Grandpa has coached the Philly Kings for close to three decades. Dad retired from the team a few years ago and is still known as the best quarterback the NFL has ever seen, and now he’s the quarterback coach. Then there’s Callen. He’s been carving a name for himself for years. Another Sinclair at the top of the game.

And that’s just the family associated with the Kings.

Can’t forget the uncles who are retired Hall of Famers too.

What can I say... we’re a family of overachievers.

Hockey vs. football is an everyday argument at family dinners.

Leo moves into the room and tosses me a bottle of water. “Yeah, Nix. Why the hell would you be living like a monk when you could have your pick of any woman in the city? I’m sure there’s a few Callen hasn’t already sampled.”

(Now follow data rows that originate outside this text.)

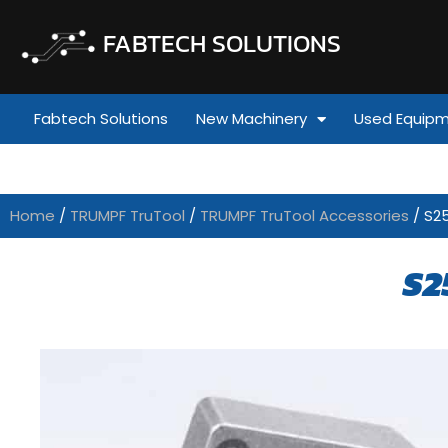
FABTECH SOLUTIONS
Fabtech Solutions
New Machinery
Used Equip
Home
/
TRUMPF TruTool
/
TRUMPF TruTool Accessories
/ S2
S2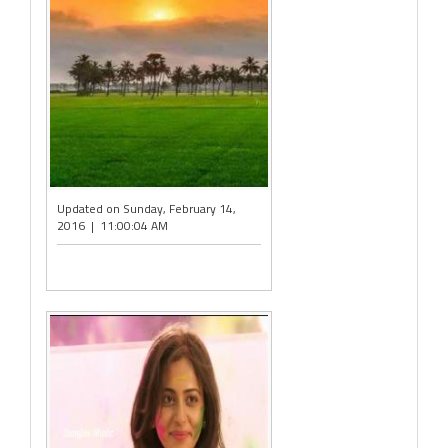
Updated on Sunday, February 14,
2016 | 11:00:04 AM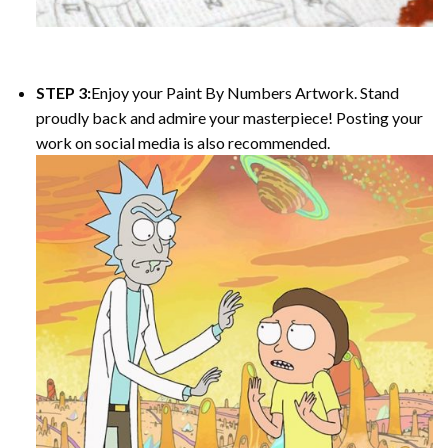
STEP 3:
Enjoy your
Paint By Numbers
Artwork. Stand
proudly back and admire your masterpiece! Posting your
work on social media is also recommended.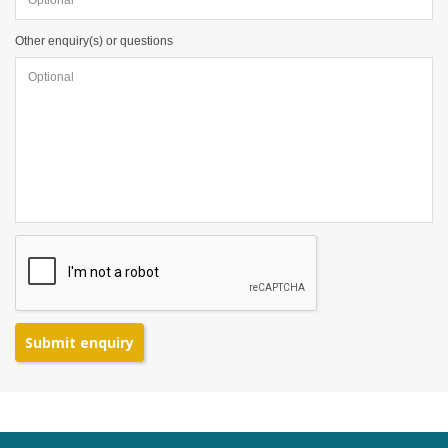
Other enquiry(s) or questions
Submit enquiry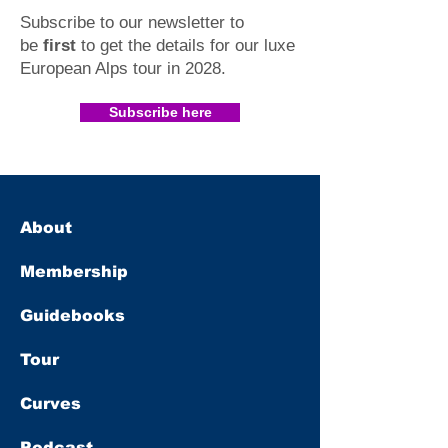
Subscribe to our newsletter to
be
first
to get the details for our luxe
European Alps tour in 2028
.​
Subscribe here
About
Membership
Guidebooks
Tour
Curves
Podcast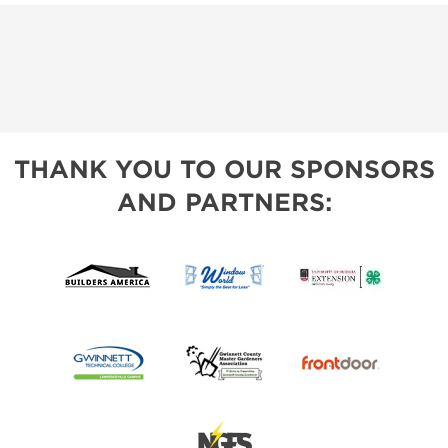
THANK YOU TO OUR SPONSORS
AND PARTNERS: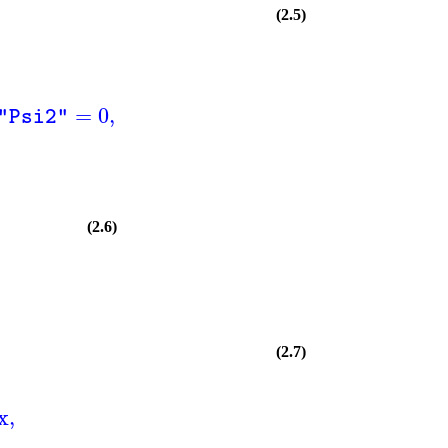
(2.5)
=
0
,
"Psi2"
(2.6)
(2.7)
x
,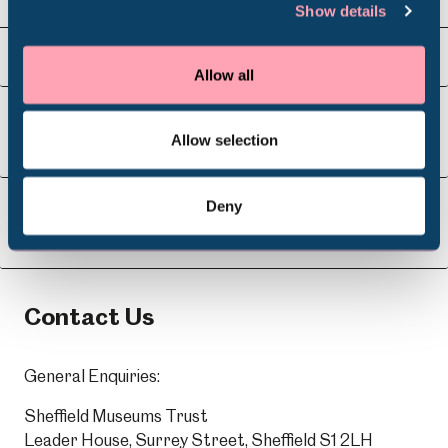
Show details
Venue Hire
Schools
Visit Us
Allow all
Volunteering
Allow selection
About Us
Deny
Learning
Contact Us
General Enquiries:
Sheffield Museums Trust
Leader House, Surrey Street, Sheffield S1 2LH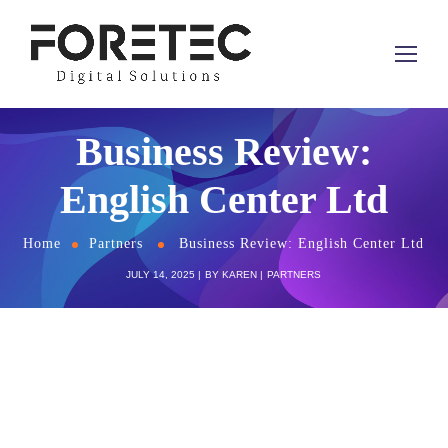
Business Review:
English Center Ltd
Home
Partners
Business Review: English Center Ltd
JULY 14, 2025
BY
KAREN
PARTNERS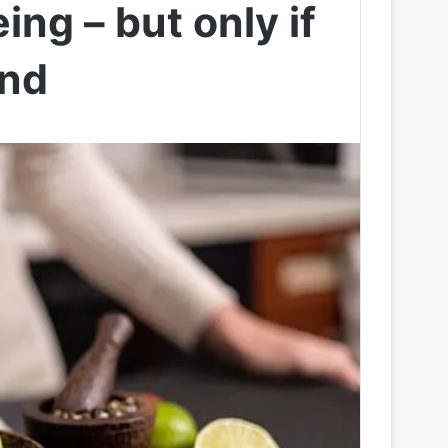
ing – but only if
ind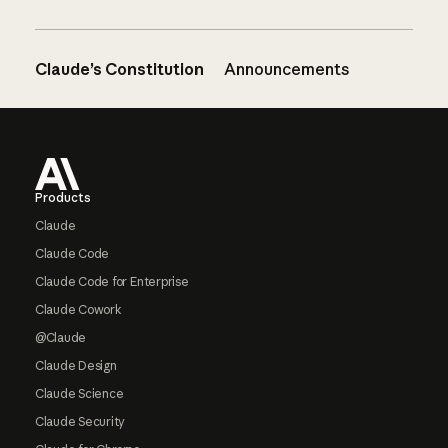
Claude’s Constitution
Announcements
Footer
Products
Claude
Claude Code
Claude Code for Enterprise
Claude Cowork
@Claude
Claude Design
Claude Science
Claude Security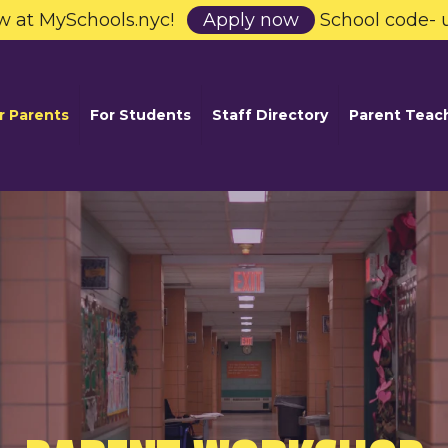
w at MySchools.nyc!
Apply now
School code- 
r Parents
For Students
Staff Directory
Parent Teac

Callen shrugs, and I throw the water at his head.

He catches it easily with one hand.

Fucker.

“I’m not a monk, asshole.” I drop into the chair across from Callen and kick my feet up, irritated with my jackoff brother. “Just because I’m not as in your face about it as you two fucks doesn’t mean I’m celibate. It means I don’t need the world to know what I’m doing. I’d rather not have the Kroydon fucking Kronicles reporting on me once a month, thanks.”

“Sounds like somebody needs to get laid, if you ask me. Could this have anything to do with the hot date you’ve got Saturday night?” Leo shoves Gordie off the couch and takes his spot. “Because Kenzie Hayes is smoking fucking hot, Nix. And she’s a doctor.”

“The hell?” Callen looks from Leo to me, like he couldn’t possibly have heard him right. “You got a hot date with Kenzie you forgot to tell the class about, man?”

Oh yeah. He’s pissed.

Now the question is—why?

“You got a thing for Mac you failed to mention, Callen?” I lean back in the chair and watch and wait. People can say whatever they want aloud. It’s the nonverbal cues that’ll tell you everything you really need to know though.

Callen’s shoulders tighten, and his face pinches.

He might be pissed or possessive, but I don’t think it’s either.

He’s being protective.

Interesting.

“You two are worse than the twins, you know that, right?” I clench my jaw, already over this shit. Definitely regretting mentioning it to Leo. “It’s not a hot date. I’m helping a friend out. That’s all.”

Not sure I believe it, but maybe they will.